Lucas: Q. 1180

This is my translation of Lucas’s 1877 proof that a square pyramid of balls will only have a square number of balls if the base side is twenty-four.

“Solutions to questions posed in The New Annals: Question 1180.” M. Édouard Lucas, Nouvelles annales de mathématiques. Journal des candidats aux écoles polytechnique et normale, second series, volume 16 (1877), 429-432 (See second series, volume 14, p. 336)

A pile of balls with a square base does not contain a number of balls equal to a square of a whole number unless each side of its base contains twenty-four balls. (Édouard Lucas)
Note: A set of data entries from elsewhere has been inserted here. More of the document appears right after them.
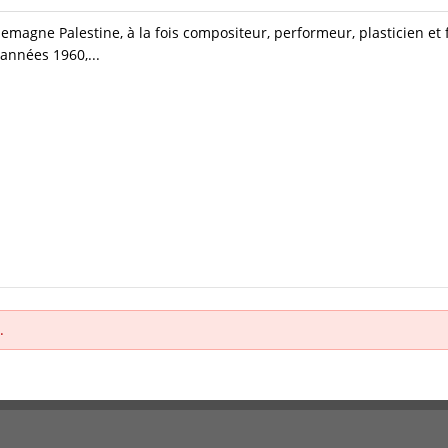
rlemagne Palestine, à la fois compositeur, performeur, plasticien et
années 1960,...
.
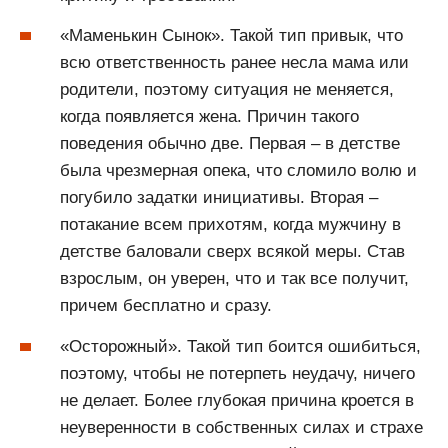
«Маменькин Сынок». Такой тип привык, что
всю ответственность ранее несла мама или
родители, поэтому ситуация не меняется,
когда появляется жена. Причин такого
поведения обычно две. Первая – в детстве
была чрезмерная опека, что сломило волю и
погубило задатки инициативы. Вторая –
потакание всем прихотям, когда мужчину в
детстве баловали сверх всякой меры. Став
взрослым, он уверен, что и так все получит,
причем бесплатно и сразу.
«Осторожный». Такой тип боится ошибиться,
поэтому, чтобы не потерпеть неудачу, ничего
не делает. Более глубокая причина кроется в
неуверенности в собственных силах и страхе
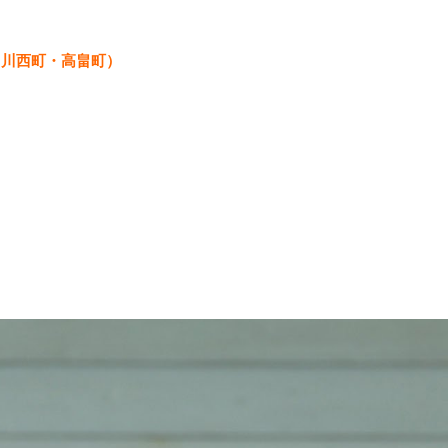
（川西町・高畠町）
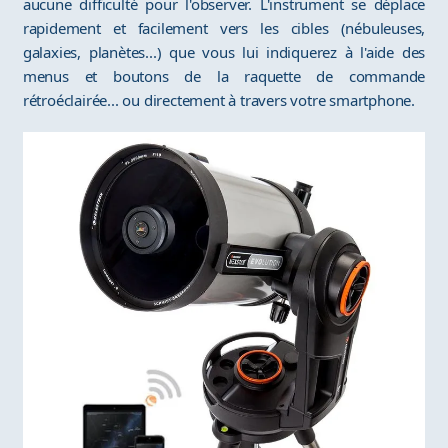
aucune difficulté pour l'observer. L'instrument se déplace
rapidement et facilement vers les cibles (nébuleuses,
galaxies, planètes...) que vous lui indiquerez à l'aide des
menus et boutons de la raquette de commande
rétroéclairée... ou directement à travers votre smartphone.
Indeed, we know that the sum of the squares of the first $x$ whole numbers is equal to the expression $$\frac{x(x+1)(2x+1)}{6}$$ From this we can posit $$x(x+1)(2x+1)=6y^2$$ but the factors $x, x+1$ and $2x+1$ are co-prime, so the preceding equation can be composed the following nine ways:

1	$x=6u^2$	$x+1=v^2$	$2x+1=w^2$
2	$x=3u^2$	$x+1=2v^2$	$2x+1=w^2$
3	$x=3u^2$	$x+1=v^2$	$2x+1=2w^2$
4	$x=2u^2$	$x+1=3v^2$	$2x+1=w^2$
5	$x=2u^2$	$x+1=v^2$	$2x+1=3w^2$
6	$x=u^2$	$x+1=6v^2$	$2x+1=w^2$
7	$x=u^2$	$x+1=3v^2$	$2x+1=2w^2$
8	$x=u^2$	$x+1=2v^2$	$2x+1=3w^2$
9	$x=u^2$	$x+1=v^2$	$2x+1=w^2$

Case 1: We have $$w^2 = 12u^2$$ and, since the factors $w+1$ and $w-1$ have a greatest common denominator of two, we can conclude, allowing for negative values of $w$, $$w+1 = 2a^2$$ but, furthermore, $$w^2+1 = 2v^2$$
The last two equations can be solved at the same time. This system of equations was treated completely by M. Gerono (in this volume, p. 231); it only allows for complete solutions when $w=\pm 1$ and $w=\pm 7$. These values are both valid in the first equation, so we can deduce that $x = 0$ or $x = 24$. Thus $$1^2 + 2^2 + 3^2 + … + 24^2 = \frac{24 \cdot 25 \cdot 49}{6} = 4900$$

Case 2: This hypothesis leads to the equation $$2v^2 – 3u^2 = 1$$ which is impossible mod 3.

Case 3: From this composition we can derive the equation $$2w^2 – 6u^2 = 1$$ which is impossible mod 2.

Case 4: We easily derive $$w^2 + 1 = 6v^2$$ an impossible equation mod 3.

Case 5: This hypothesis gives us the equation $$4u^2 + 1 = 3w^2$$ which is impossible both mod 3 and mod 4.

Case 6: We find the equation $$6v^2 = u^2 + 1$$ which is impossible mod 3.

Case 7: We find the equally impossible $$3v^2 = u^2 + 1$$

Case 8: This hypothesis only gives the solution x = 1, as follows from a comment at the end of the preceding article.

Case 9: This leads to the impossible $$2u^2 + 1 = 6w^2$$

Hence, in conclusion, the sum of the squares of the first $x$ numbers is never equal to a perfect square, except when $x = 24$.